==== TRECHO DO DOCUMENTO

Entretanto, nas últimas décadas o abandono de terras, a migração da população rural para as cidades industriais e as novas leis impedindo o seu uso, bem como o aumento da supressão dos focos de incêndio, gerou uma lacuna cultural na experiência do manejo do fogo, de modo que o seu uso foi reduzido apenas aos pequenos e mais pobres produtores, os quais não podem arcar com os custos com maquinário para a limpeza do terreno, remover as árvores caídas e despender tempo roçando as ervas daninhas que invadem as pastagens (PAUSAS e FERNANDES-MUÑOZ, 2012; FERNANDES et al., 2013).
Considerando que a compreensão das práticas de fogo tradicionais pode fornecer subsídios na solução de questões relacionadas ao manejo do fogo, este estudo teve como objetivo realizar um diagnóstico do uso do fogo pelos moradores do assentamento Vale Verde, em Gurupi - TO, bem como verificar a sua percepção com relação aos impactos causados pelo mesmo na vida das pessoas.
Este estudo foi realizado no assentamento Vale Verde, no município de Gurupi, situado na região sul do estado do Tocantins, a 230 km da capital, no limite de águas entre as bacias hidrográficas dos rios Araguaia e Tocantins (imagem 1).

========
==== SEÇÃO DE DADOS

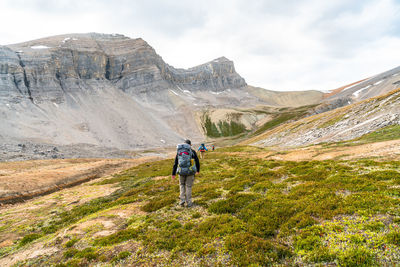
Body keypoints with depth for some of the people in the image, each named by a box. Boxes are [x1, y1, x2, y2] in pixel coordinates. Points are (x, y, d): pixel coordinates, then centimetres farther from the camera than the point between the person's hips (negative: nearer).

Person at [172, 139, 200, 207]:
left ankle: (182, 200, 13)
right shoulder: (192, 151, -2)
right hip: (190, 171, -2)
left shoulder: (179, 151, 8)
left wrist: (173, 174, 9)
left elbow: (175, 163, 7)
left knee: (182, 185, 23)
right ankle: (188, 202, 16)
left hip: (181, 171, 2)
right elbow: (197, 162, 4)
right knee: (188, 186, 11)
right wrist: (198, 170, 21)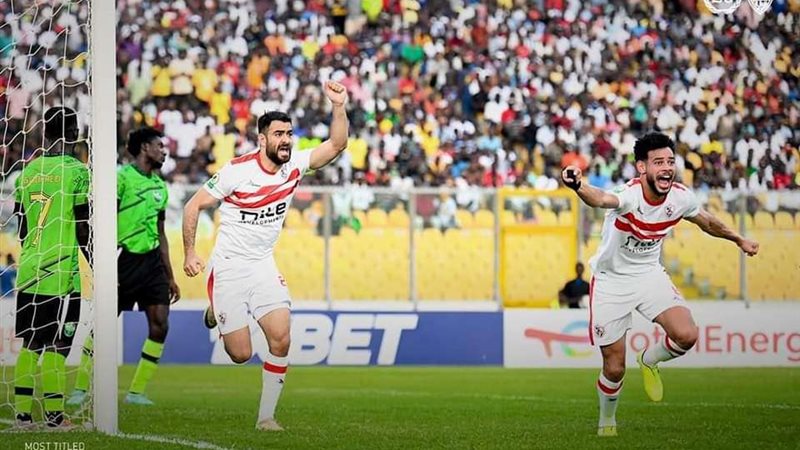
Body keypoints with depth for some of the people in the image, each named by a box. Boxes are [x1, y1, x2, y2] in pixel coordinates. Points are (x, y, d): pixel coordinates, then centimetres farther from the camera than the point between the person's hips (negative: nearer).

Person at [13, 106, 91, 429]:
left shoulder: (27, 172, 10)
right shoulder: (77, 172, -8)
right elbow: (83, 231, -8)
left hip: (28, 272, 6)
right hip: (61, 273, -6)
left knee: (30, 343, 11)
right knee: (56, 346, -2)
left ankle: (22, 414, 11)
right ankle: (54, 416, -2)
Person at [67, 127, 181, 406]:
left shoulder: (160, 186, 16)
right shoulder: (122, 178, -7)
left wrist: (170, 276, 20)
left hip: (152, 260, 7)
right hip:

========

*ENUNCIADO 1*
No trecho sobre o uso do fogo, a que distância da capital fica o município de Gurupi?
*ENUNCIADO 2*
Reproduza o trecho sobre o uso do fogo entre "Considerando que a" e "vida das pessoas.", inclusive.

*RESPOSTA ESCRITA 1*
A 230 km da capital.

*RESPOSTA ESCRITA 2*
Considerando que a compreensão das práticas de fogo tradicionais pode fornecer subsídios na solução de questões relacionadas ao manejo do fogo, este estudo teve como objetivo realizar um diagnóstico do uso do fogo pelos moradores do assentamento Vale Verde, em Gurupi - TO, bem como verificar a sua percepção com relação aos impactos causados pelo mesmo na vida das pessoas.